The topic is ok, like discussing any other piece of equipment. It's that we discuss the value of the application in the overall kit, and I admit to taking a harris with me on my first ever trip, along with many other 'luxuries', I quickly put on the... 'DO NOT TAKE AGAIN LIST'. The learning and evolving is probably what is so fun and rewarding about backpack hunting, sometimes it don't seem so fun in the middle of it... cry laugh Course the day after you get home you wish you were back out there.

For day hunting with a full pack on, that's a different story.

Just the way I go about it. If I pack in, I'm much more slow/sneaky/unobtrusive, which means more sitting and glassing from vantages and such. Why, because my range on my legs is limited to the area I'm in and I better not blow all the animals out or I've wasted all my effort. Hopefully I've scouted and know the animals in the area and have a plan. Once located, another plan is made to make the kill and over 300 yd shots are very possible with time to position and setup.

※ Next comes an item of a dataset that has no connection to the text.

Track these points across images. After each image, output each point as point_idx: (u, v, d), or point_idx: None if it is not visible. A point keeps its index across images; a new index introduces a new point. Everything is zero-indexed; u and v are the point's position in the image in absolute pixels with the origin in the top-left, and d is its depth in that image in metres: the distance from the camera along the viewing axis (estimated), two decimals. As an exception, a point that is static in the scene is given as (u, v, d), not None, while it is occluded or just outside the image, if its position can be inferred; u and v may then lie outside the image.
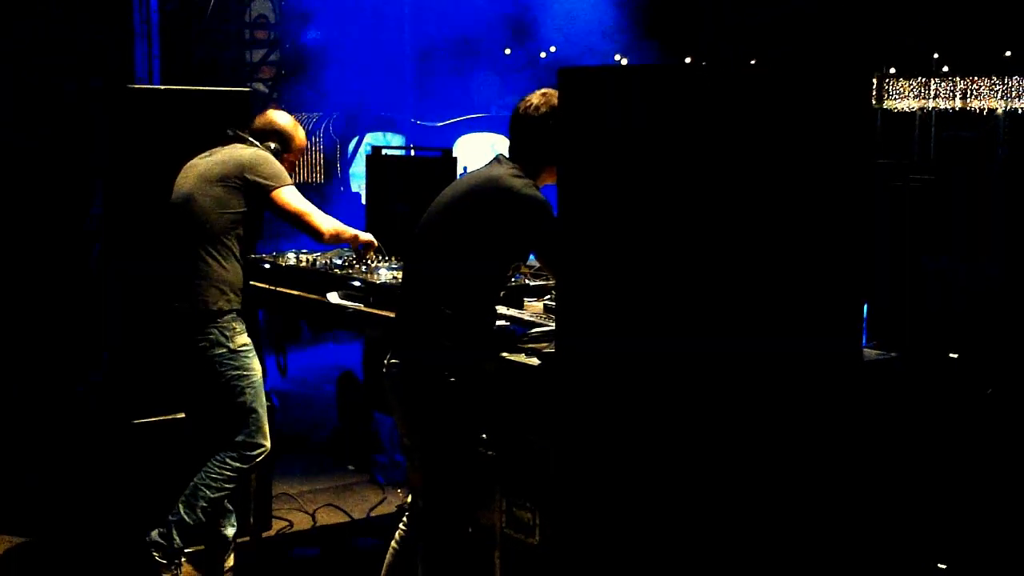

As a sidenote where I hunt, bipods seldom have enough height to get over the vegetation, few flat spots in Coues country, my tripoded bigeyes are in line usually or my pack on a rock outcropping or a steady tree branch. If a quick shot is needed past 300 then the hunt will continue for a better opportunity. Patience is something else that evolves.

The bipods may be interesting, just no one I know that BP hunts would consider it, so in this application is a nonissue.

Different methods of rests in the backcountry is interesting though.

My personal longest was a Coues deer at 420 off my bigeyes, usually my rest of choice, cause it's right there in front of me.